Thursday, January 30, 2014

There Are Consequences When Private Schools Rely On Public Funding

Many years ago when I worked for the Illinois legislature, there were a lot of conservative lawmakers who would clamor every year to pass legislation that would provide vouchers to parents to send their children to a school of their choosing, including private religious schools. There was one lone conservative lawmaker who always joined the Democrats in speaking out vocally against school vouchers. She reasoned that everything she disliked about public schools would be forced on private schools if they began relying on public funding. Public funding always comes with strings attached she argued.

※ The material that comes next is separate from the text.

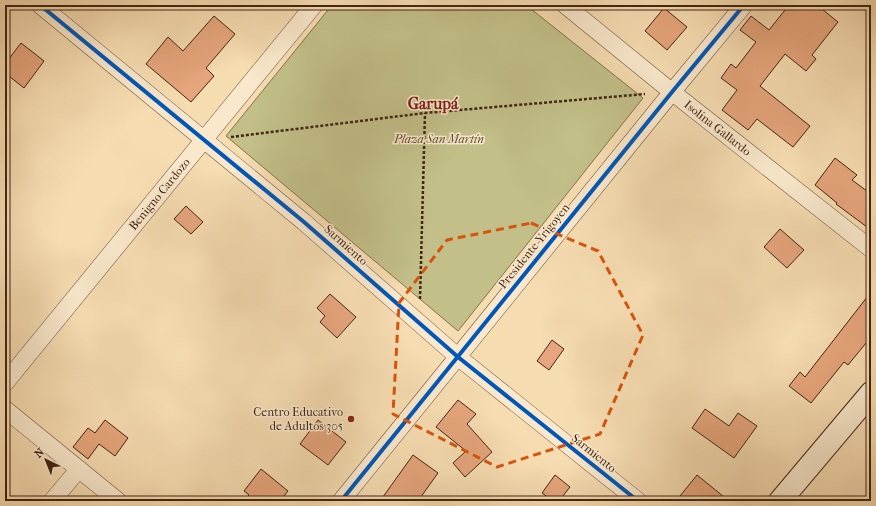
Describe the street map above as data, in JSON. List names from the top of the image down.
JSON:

The Indiana General Assembly a few years ago passed the Choice Scholarship program, Indiana's version of school vouchers. Because religious schools were among the private schools which began receiving money under the program, the ACLU of Indiana filed suit challenging the constitutionality of the law. The Indiana Constitution is pretty clear that public funds may not be drawn from the state treasury for any religious purpose, but the Indiana Supreme Court upheld the law, reasoning that because the Choice Scholarship program gave the money to the parents to let them choose where to spend it on their children's education, there was no public funding of religion and, besides, the purpose of the money was strictly used for educational and not religious purposes, even though some of these schools deny admission to students who do not practice their religious beliefs and include religious instruction as part of their curriculum.

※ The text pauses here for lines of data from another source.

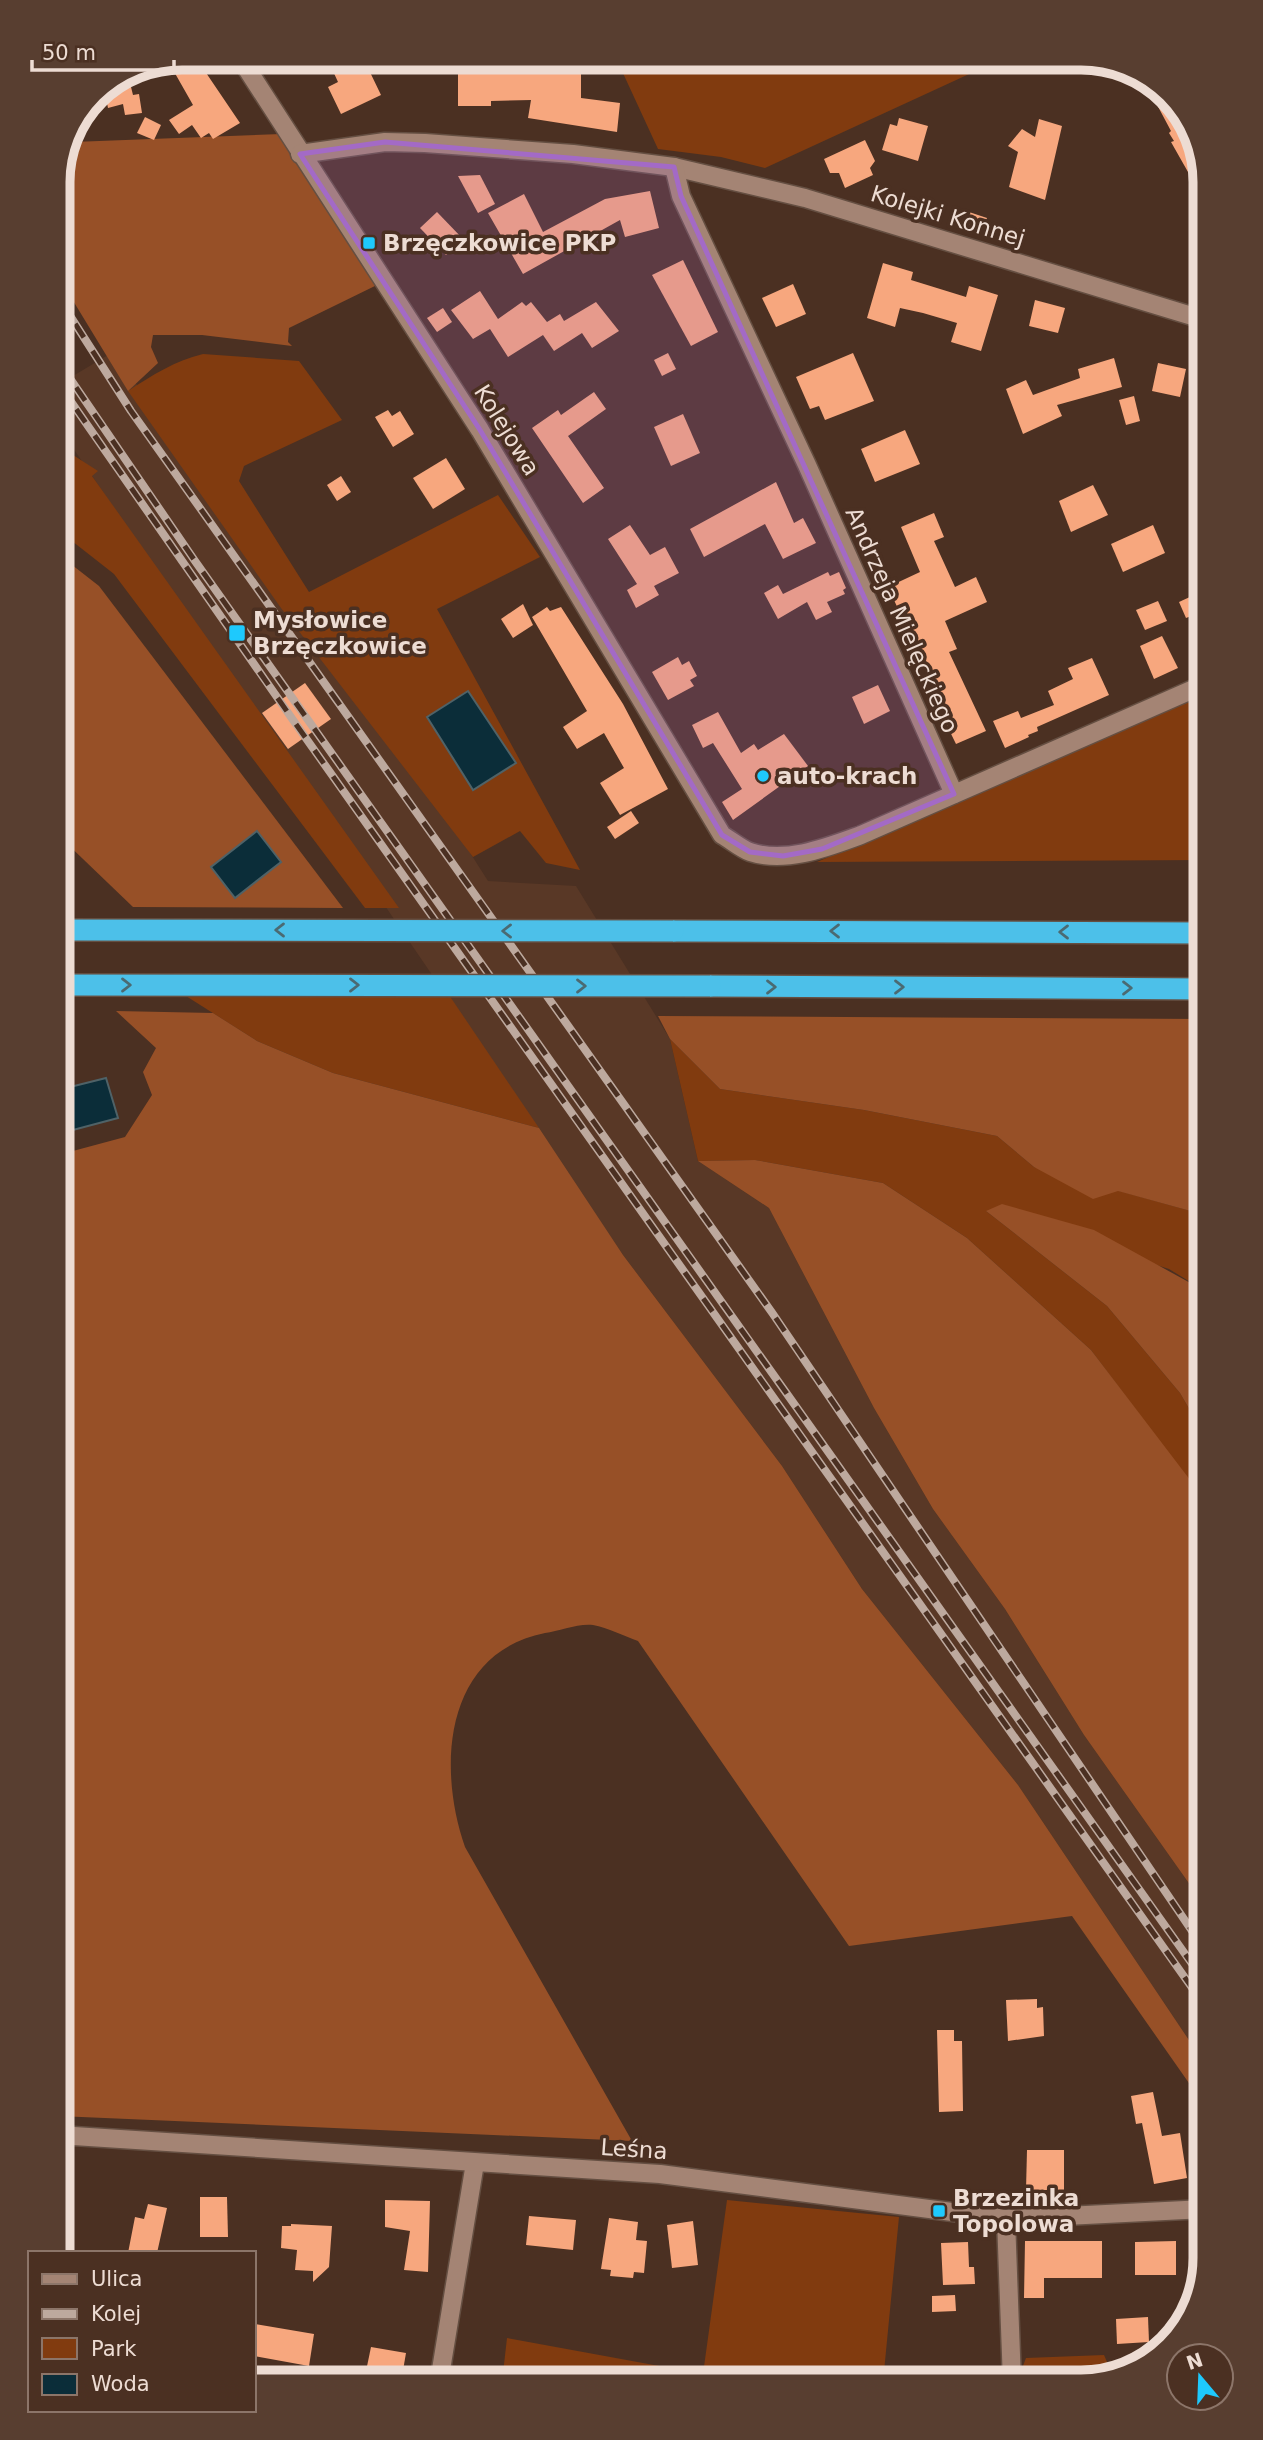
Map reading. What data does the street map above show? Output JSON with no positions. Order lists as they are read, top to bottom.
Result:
{
  "streets": {
    "street": [
      "Kolejki Konnej",
      "Kolejowa",
      "Andrzeja Mielęckiego",
      "Leśna"
    ]
  },
  "crossings": [
    ["Kolejki Konnej", "Kolejowa"],
    ["Kolejki Konnej", "Andrzeja Mielęckiego"],
    ["Kolejowa", "Andrzeja Mielęckiego"]
  ],
  "places": {
    "transit": ["Brzęczkowice PKP", "Mysłowice Brzęczkowice", "Brzezinka Topolowa"],
    "other": ["auto-krach"]
  },
  "legend": [
    "Ulica",
    "Kolej",
    "Park",
    "Woda"
  ],
  "scale_bar": "50 m",
  "north": "top"
}
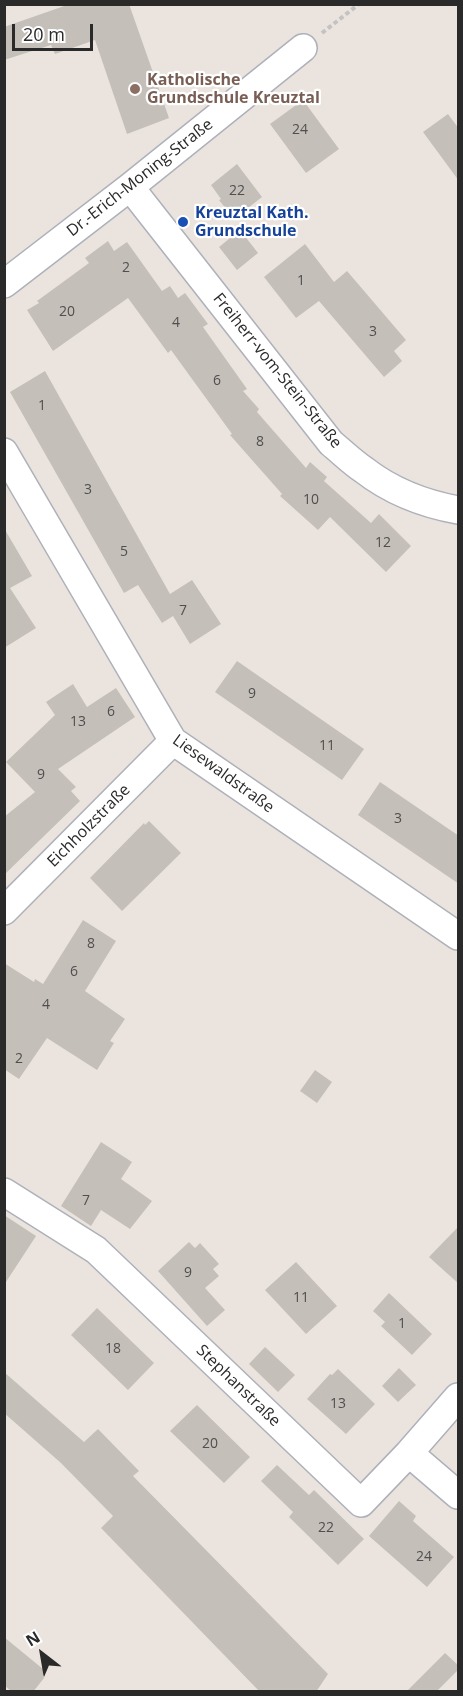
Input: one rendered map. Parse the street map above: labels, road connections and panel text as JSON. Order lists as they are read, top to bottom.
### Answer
{
  "streets": {
    "street": [
      "Dr.-Erich-Moning-Straße",
      "Freiherr-vom-Stein-Straße",
      "Liesewaldstraße",
      "Eichholzstraße",
      "Stephanstraße"
    ]
  },
  "crossings": [
    ["Dr.-Erich-Moning-Straße", "Freiherr-vom-Stein-Straße"],
    ["Liesewaldstraße", "Eichholzstraße"]
  ],
  "places": ["Katholische Grundschule Kreuztal", "Kreuztal Kath. Grundschule"],
  "house_numbers": [
    "24",
    "22",
    "2",
    "1",
    "20",
    "4",
    "3",
    "6",
    "1",
    "8",
    "3",
    "10",
    "12",
    "5",
    "7",
    "9",
    "6",
    "13",
    "11",
    "9",
    "3",
    "8",
    "6",
    "4",
    "2",
    "7",
    "9",
    "11",
    "1",
    "18",
    "13",
    "20",
    "22",
    "24"
  ],
  "scale_bar": "20 m",
  "north": "top left"
}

It hasn't taken long for private schools to find objections to the strings attached to receiving all of that public financing, which this year more than doubled to $80 million to pay to send nearly 20,000 students to private schools. State Sen. Scott Schneider introduced SB 322 this year to allow private schools that received Choice Scholarship funding to opt out of using the state's ISTEP accountability testing and choose another form of standardized testing in its place. The legislation also limited the amount of data private schools would be required to report annually to the state's Department of Education. One of the immediate benefits of Sen. Schneider's legislation to private schools would be to free them from the state's controversial A to F grading system. It seems that some private schools have scored no better or even worse than some of our state's public schools.

"To me the essence of choice is that money follows the child to the institution of the parents choice," Schneider argued in trying to convince lawmakers to approve his legislation. "And that really is the true essence of choice. And if we are going to have a voucher program, we need to maintain some sort of autonomy for these schools." The Senate Education Committee didn't see it the same way so Schneider agreed to an amendment removing the provision that allowed private schools to opt out of ISTEP testing. He was successful, however, at convincing the committee members to allow some private schools to be limited in the amount of data they provide to the state before it passed his bill on a 9-3 vote out of committee. Schneider reasoned that some private schools were being forced to hire additional employees just to comply with all the state reporting requirements. Yep, that's part of the strings attached with public funding. Sen. Schneider's legislation to void Common Core standards received a better reception by the committee. SB 91 was advanced to the full Senate intact.

1 comment:

Greg Wright said...

The problem with K-12 education, in my opinion, is too much regulation and not enough choice. The simple answer is to de-centralize schools and give each school building control of its own budget, let parents pick any public school, and have the money (including transportation) follow the child. Local schools (Teachers, Parents & Principal) are fully capable of managing a local school. Schools will fail because they should fail. Parents – even those without a college degree – will figure out the best schools for their children. You cannot control education from the top down. School consolidation will only waste taxpayer dollars and hurt students. Private school vouchers will not fix today’s problems.